Collect every line of the material below that contains the string "Commands", copying each line in full. Case counts.

= = = = = = =

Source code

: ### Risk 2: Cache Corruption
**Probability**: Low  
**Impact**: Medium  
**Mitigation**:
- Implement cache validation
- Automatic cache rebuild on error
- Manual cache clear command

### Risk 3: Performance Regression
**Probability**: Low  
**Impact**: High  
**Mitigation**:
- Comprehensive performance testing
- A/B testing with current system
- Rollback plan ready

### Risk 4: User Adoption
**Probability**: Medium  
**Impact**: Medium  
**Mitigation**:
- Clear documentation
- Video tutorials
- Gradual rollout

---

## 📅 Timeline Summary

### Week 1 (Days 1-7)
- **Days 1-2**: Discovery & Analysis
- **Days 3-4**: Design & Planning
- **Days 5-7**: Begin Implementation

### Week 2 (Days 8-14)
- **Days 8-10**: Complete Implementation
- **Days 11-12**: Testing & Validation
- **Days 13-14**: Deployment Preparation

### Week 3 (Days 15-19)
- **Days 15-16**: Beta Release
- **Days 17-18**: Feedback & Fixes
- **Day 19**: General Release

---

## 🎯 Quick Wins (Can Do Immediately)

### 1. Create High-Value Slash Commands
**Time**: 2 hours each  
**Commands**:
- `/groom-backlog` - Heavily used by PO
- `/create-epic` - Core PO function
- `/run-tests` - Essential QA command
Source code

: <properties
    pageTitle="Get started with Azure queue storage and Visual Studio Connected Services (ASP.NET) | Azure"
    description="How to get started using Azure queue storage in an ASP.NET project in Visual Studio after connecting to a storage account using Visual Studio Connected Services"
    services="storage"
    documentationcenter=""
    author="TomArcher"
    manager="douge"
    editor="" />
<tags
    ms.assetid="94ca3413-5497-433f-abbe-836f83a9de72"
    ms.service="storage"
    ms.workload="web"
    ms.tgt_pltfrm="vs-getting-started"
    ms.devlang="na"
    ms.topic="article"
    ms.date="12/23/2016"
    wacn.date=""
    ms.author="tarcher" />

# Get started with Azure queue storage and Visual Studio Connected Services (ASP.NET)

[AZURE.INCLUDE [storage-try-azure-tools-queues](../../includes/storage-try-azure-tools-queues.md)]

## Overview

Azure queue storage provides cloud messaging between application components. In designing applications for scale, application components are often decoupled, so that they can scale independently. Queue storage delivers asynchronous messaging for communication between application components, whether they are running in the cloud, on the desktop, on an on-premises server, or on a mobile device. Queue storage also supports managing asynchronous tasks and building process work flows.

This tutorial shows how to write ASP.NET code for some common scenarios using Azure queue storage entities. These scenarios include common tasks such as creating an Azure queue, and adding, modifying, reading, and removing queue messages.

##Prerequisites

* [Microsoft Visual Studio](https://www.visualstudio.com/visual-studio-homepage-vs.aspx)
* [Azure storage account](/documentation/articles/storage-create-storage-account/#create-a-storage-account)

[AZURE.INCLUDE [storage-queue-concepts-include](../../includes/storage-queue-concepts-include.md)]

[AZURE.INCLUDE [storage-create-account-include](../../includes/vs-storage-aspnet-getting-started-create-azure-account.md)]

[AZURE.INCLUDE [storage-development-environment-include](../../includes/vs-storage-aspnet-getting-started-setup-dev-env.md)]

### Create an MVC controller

= = = = = = =

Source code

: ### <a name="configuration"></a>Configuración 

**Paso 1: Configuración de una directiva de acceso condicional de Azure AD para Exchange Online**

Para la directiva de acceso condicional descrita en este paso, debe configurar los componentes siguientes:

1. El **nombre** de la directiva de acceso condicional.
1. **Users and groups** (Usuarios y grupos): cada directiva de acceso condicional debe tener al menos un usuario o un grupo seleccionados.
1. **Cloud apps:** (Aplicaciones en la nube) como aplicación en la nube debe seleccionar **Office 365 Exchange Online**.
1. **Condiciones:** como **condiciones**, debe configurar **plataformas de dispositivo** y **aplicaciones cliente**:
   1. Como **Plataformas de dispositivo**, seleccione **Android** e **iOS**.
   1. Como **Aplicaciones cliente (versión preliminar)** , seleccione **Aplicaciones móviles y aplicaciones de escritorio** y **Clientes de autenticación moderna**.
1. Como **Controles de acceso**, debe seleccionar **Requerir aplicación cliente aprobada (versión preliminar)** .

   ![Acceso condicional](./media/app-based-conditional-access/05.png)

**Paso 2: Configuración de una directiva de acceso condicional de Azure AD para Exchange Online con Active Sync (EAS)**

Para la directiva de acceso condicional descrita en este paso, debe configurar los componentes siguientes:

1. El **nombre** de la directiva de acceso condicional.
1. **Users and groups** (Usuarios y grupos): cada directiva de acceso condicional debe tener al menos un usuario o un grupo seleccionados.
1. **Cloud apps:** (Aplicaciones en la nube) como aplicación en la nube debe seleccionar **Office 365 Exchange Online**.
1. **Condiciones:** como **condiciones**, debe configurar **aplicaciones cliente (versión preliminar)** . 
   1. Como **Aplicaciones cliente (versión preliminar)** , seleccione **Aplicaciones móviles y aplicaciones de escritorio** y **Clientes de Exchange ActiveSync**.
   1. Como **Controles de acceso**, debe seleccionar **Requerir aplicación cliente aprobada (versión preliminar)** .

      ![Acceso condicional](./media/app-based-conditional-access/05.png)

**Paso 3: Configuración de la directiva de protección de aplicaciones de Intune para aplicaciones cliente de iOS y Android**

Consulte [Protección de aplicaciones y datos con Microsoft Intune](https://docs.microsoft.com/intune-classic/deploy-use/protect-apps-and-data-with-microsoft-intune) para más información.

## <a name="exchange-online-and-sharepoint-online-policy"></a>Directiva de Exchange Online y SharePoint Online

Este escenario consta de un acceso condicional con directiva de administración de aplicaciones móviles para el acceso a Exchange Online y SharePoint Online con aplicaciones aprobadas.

= = = = = = =

PROBLEM SOLUTION:
### 1. Create High-Value Slash Commands
**Commands**:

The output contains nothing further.